Page:Mac Orlan - Le Chant de l’équipage.djvu/20

La bibliothèque libre.
Cette page a été validée par deux contributeurs.

II

LE HOLLANDAIS


M. Joseph Krühl avait dépassé la cinquantaine et, comme nous l’avons dit, c’était un homme d’une force rare. Né à Sluis, petite ville de Hollande, il vivait en France depuis l’âge de dix ans et la déclaration de guerre de l’Allemagne l’avait laissé indécis et désolé dans le petit port breton où il habitait, depuis plusieurs années, l’hôtel de Mme Plœdac.

Il était venu par hasard dans ce coin perdu de la Bretagne pour passer un mois au bord de la mer.
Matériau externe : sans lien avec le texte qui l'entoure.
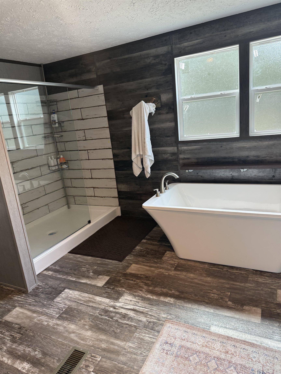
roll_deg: +5.3
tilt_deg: -14.1
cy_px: 187
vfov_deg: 71.6
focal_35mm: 24
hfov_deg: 56.8
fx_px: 260
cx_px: 140
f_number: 1.78
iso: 160
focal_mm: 6.76
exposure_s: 1/120
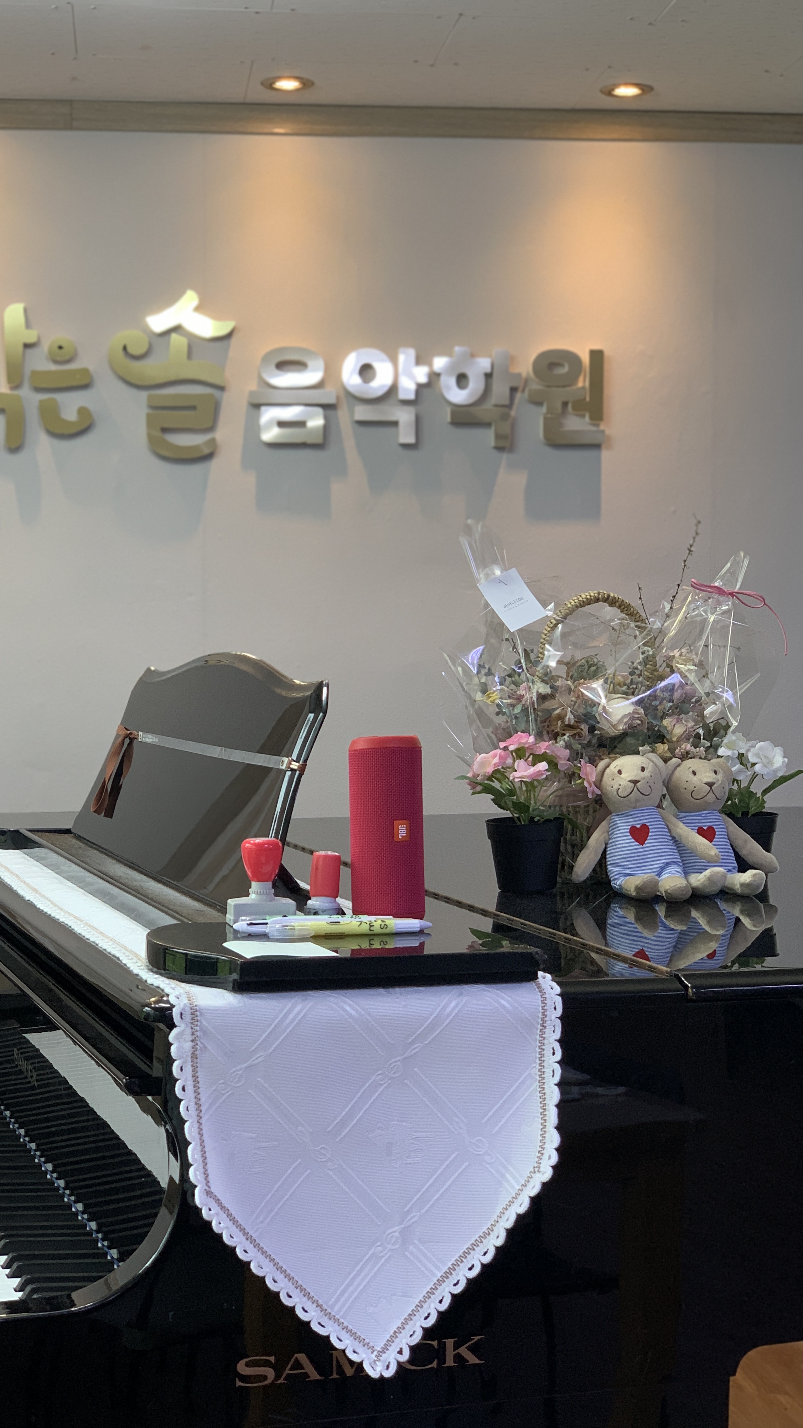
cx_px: 294
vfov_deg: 36.6
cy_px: 716
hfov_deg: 21.0
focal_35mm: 57
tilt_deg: -0.7
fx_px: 2158
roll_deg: -0.1
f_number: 2.4
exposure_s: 1/120
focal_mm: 6
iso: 100
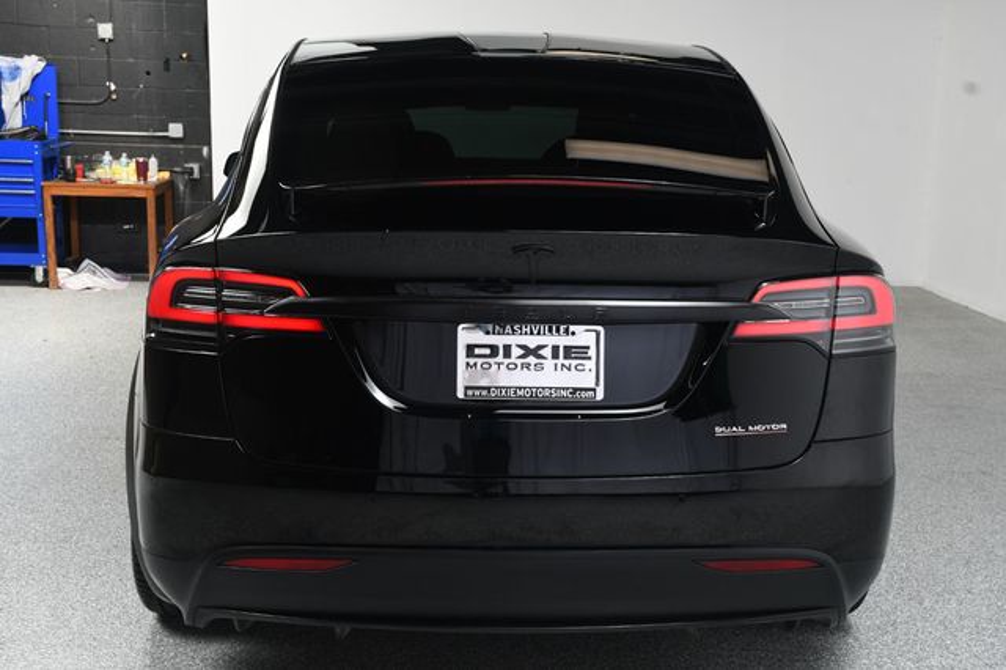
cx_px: 503
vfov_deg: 28.0
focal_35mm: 48
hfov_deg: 41.1
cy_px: 335
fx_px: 1341
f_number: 9
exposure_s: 1/160
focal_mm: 32
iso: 100
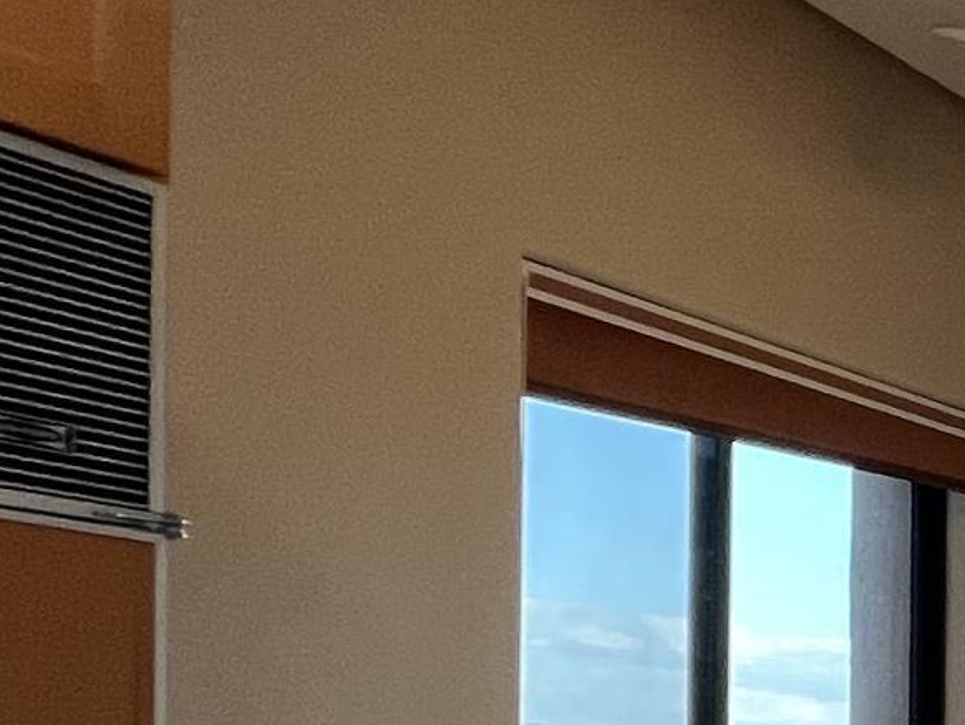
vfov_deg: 20.5
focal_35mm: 67
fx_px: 1869
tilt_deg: -0.7
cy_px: 866
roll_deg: -0.5
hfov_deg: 15.6
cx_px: 2267
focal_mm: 1.57
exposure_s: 1/125
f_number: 1.8
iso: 80
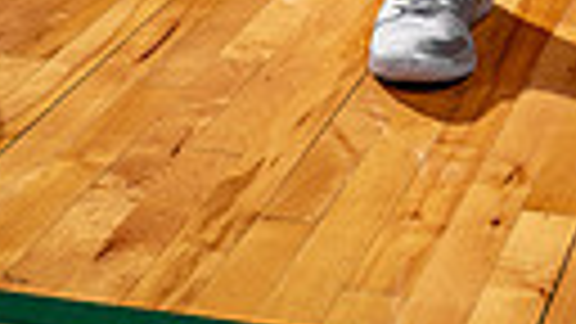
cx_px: 497
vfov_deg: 8.2
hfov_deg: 17.0
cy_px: -670
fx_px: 1909
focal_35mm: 125
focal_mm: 34
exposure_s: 1/60
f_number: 8
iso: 200
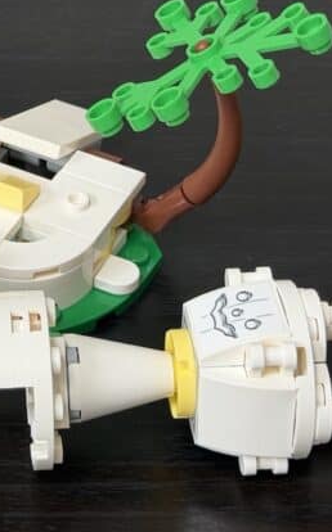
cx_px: -53
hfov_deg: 10.2
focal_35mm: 126
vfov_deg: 16.4
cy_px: 59
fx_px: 1828
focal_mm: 6.76
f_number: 1.78
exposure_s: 1/69
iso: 100
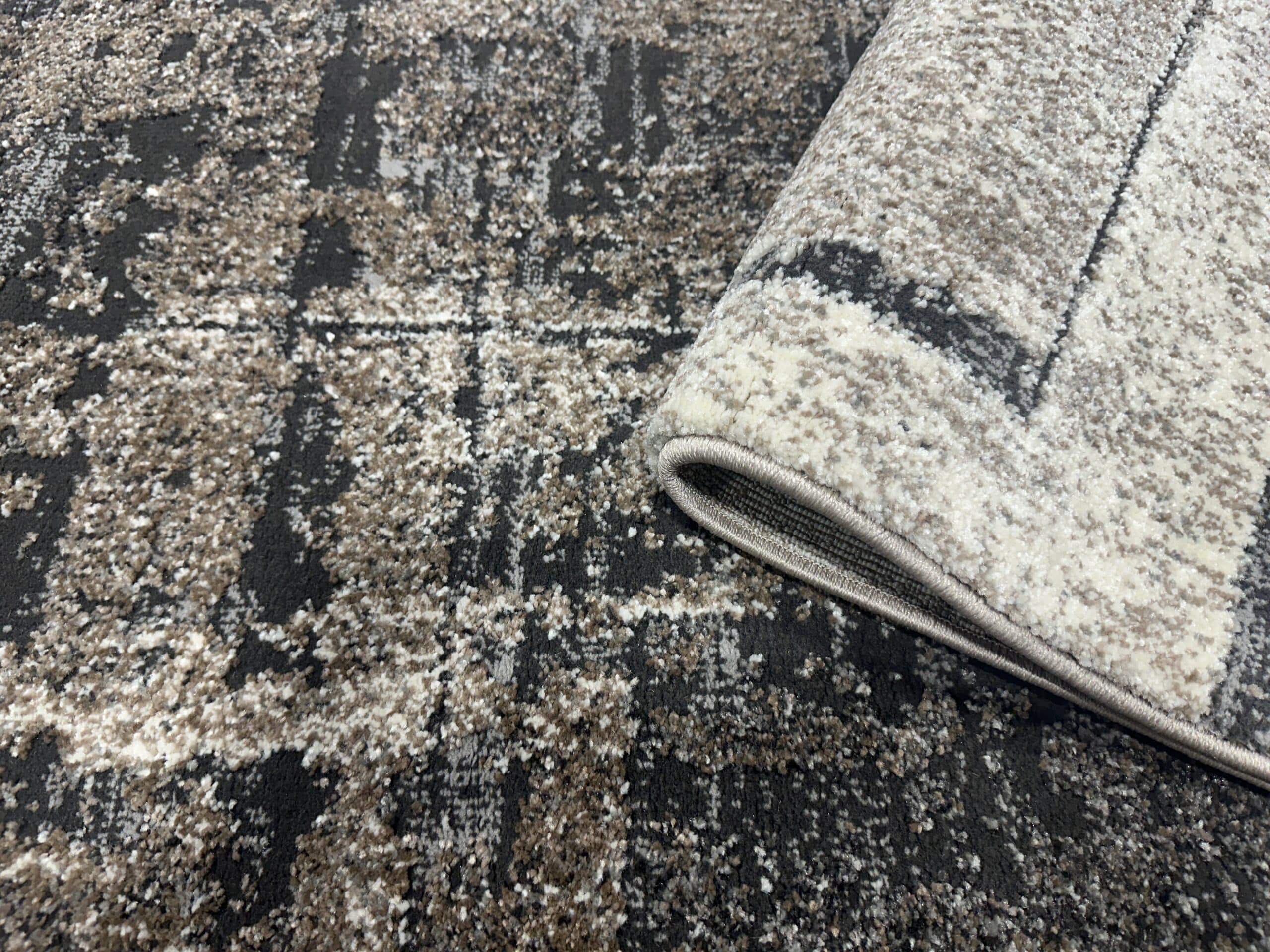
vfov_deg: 56.8
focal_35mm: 24
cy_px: 476
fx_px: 881
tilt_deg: -62.4
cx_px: 635
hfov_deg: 71.6
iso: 160
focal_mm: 6.86
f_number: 1.78
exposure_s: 1/120
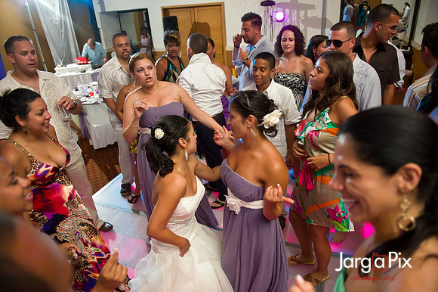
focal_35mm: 24
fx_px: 292
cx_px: 219
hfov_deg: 73.8
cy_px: 146
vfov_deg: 53.1
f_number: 3.2
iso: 1600
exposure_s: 1/125
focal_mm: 24
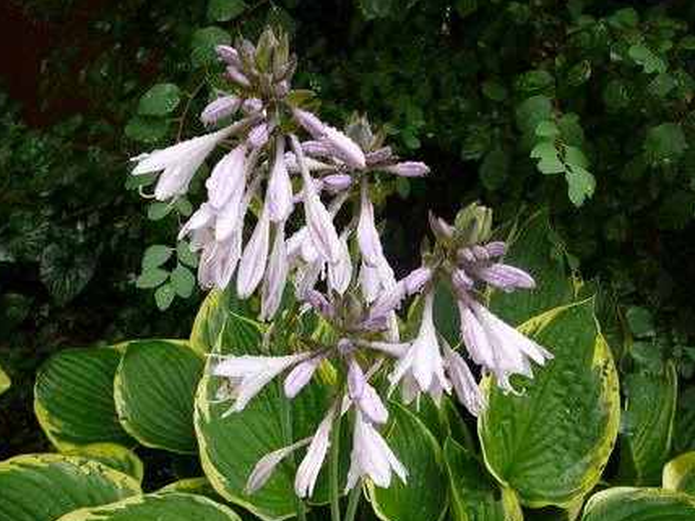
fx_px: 723
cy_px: 263
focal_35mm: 36
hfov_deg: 51.4
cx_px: 341
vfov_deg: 39.7
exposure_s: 1/60
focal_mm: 5.2
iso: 80
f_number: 2.8
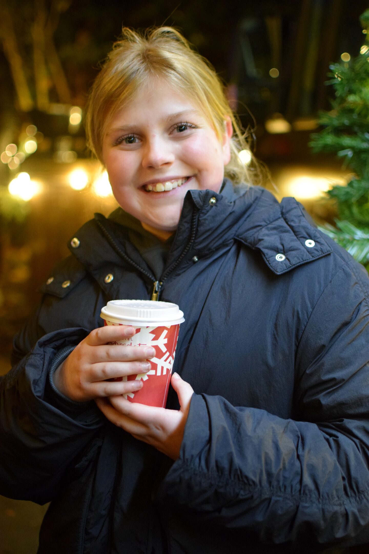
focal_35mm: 52
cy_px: 277
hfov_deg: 25.8
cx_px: 184
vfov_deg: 37.9
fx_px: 807
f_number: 2
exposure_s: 1/80
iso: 3200
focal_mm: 35
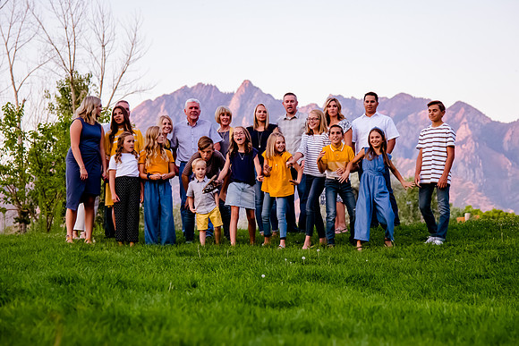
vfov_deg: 13.6
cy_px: 178
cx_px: 278
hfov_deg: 20.3
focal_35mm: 101
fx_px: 1452
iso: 3200
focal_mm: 78
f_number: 4
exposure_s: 1/400
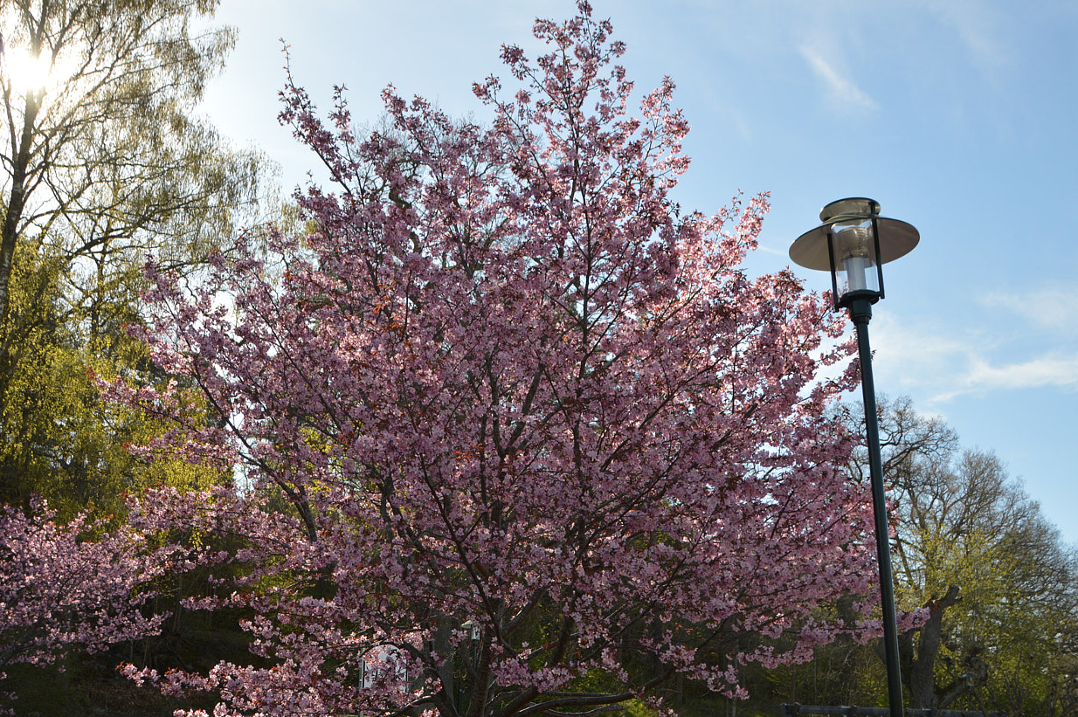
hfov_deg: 54.4
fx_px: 1047
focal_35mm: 35
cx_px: 492
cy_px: 452
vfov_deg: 37.6
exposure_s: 1/320
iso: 100
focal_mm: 18
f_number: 5.6
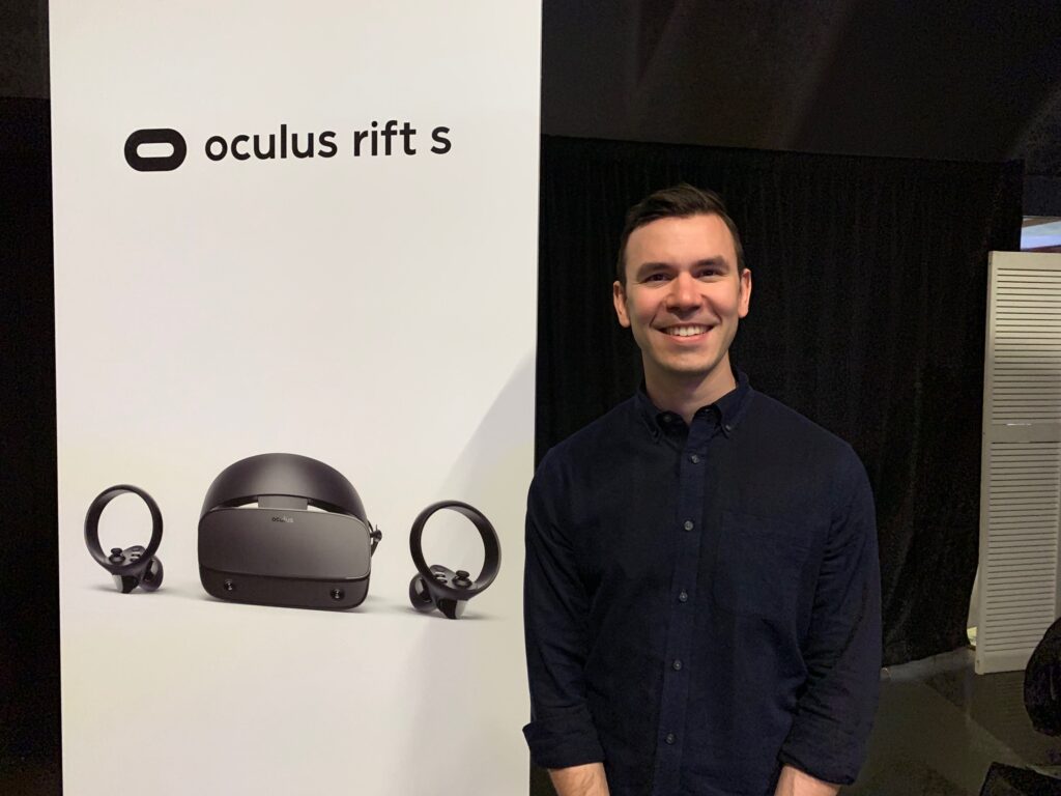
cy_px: 398
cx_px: 530
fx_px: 797
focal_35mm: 26
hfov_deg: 67.3
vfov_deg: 53.1
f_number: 1.8
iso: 500
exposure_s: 1/25
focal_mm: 4.25
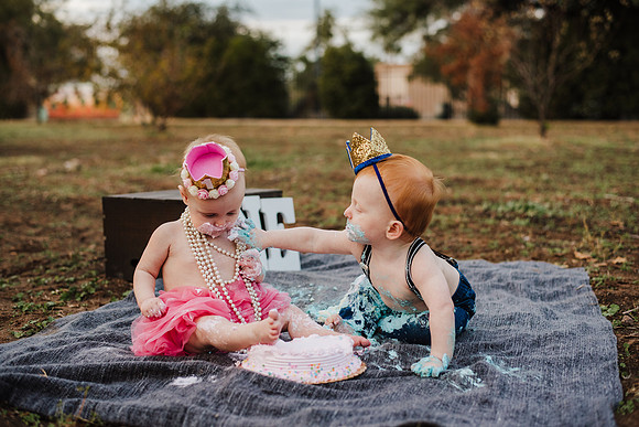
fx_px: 888
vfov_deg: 27.0
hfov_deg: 39.6
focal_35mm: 50
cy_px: 214
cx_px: 320
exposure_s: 1/500
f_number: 2.8
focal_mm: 50
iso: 400
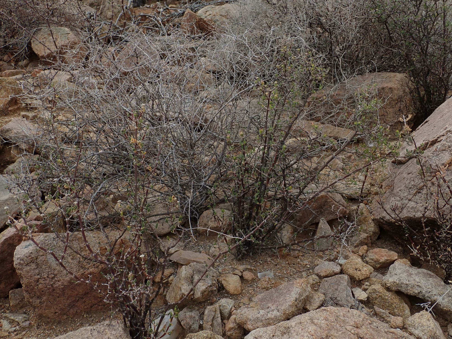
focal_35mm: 30
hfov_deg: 60.0
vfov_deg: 46.8
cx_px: 226
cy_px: 170
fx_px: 392
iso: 100
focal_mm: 5.5
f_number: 3.2
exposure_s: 1/640
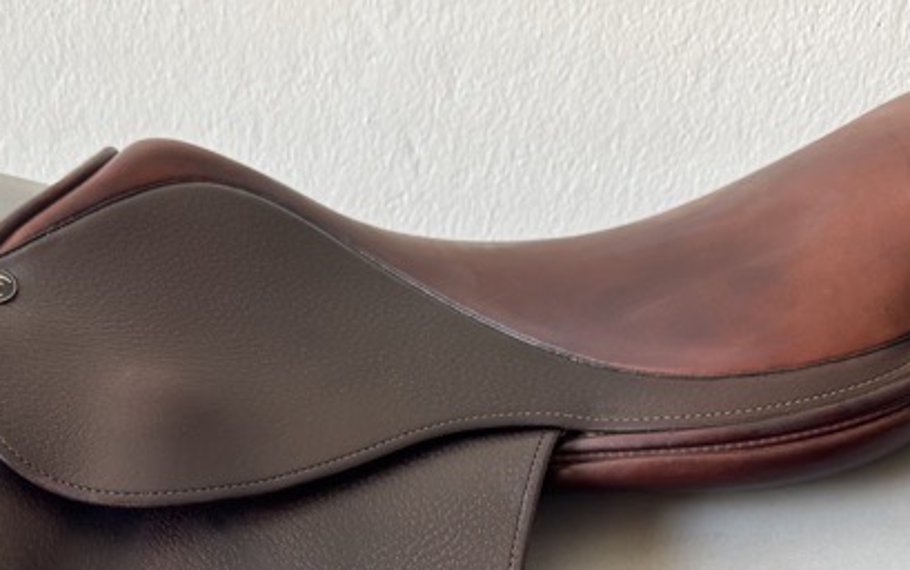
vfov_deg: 21.7
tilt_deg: -20.3
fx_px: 1389
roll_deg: +0.7
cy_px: 656
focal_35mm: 56
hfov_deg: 35.9
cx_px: 311
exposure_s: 1/121
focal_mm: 6.76
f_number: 1.78
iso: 160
Il n’était jamais reparti, se complaisant au milieu de cette nature qui flattait sa misanthropie.

Très riche, Joseph Krühl ne vivait que des minutes imaginaires et plus spécialement le passé. Il semblait ignorer le temps présent et s’intéressait peu à l’avenir.

Pour tous ceux qui l’approchaient, il apparaissait comme un homme d’exception, une sorte de misanthrope bienveillant, d’une érudition curieuse et d’une sensibilité souvent maladive.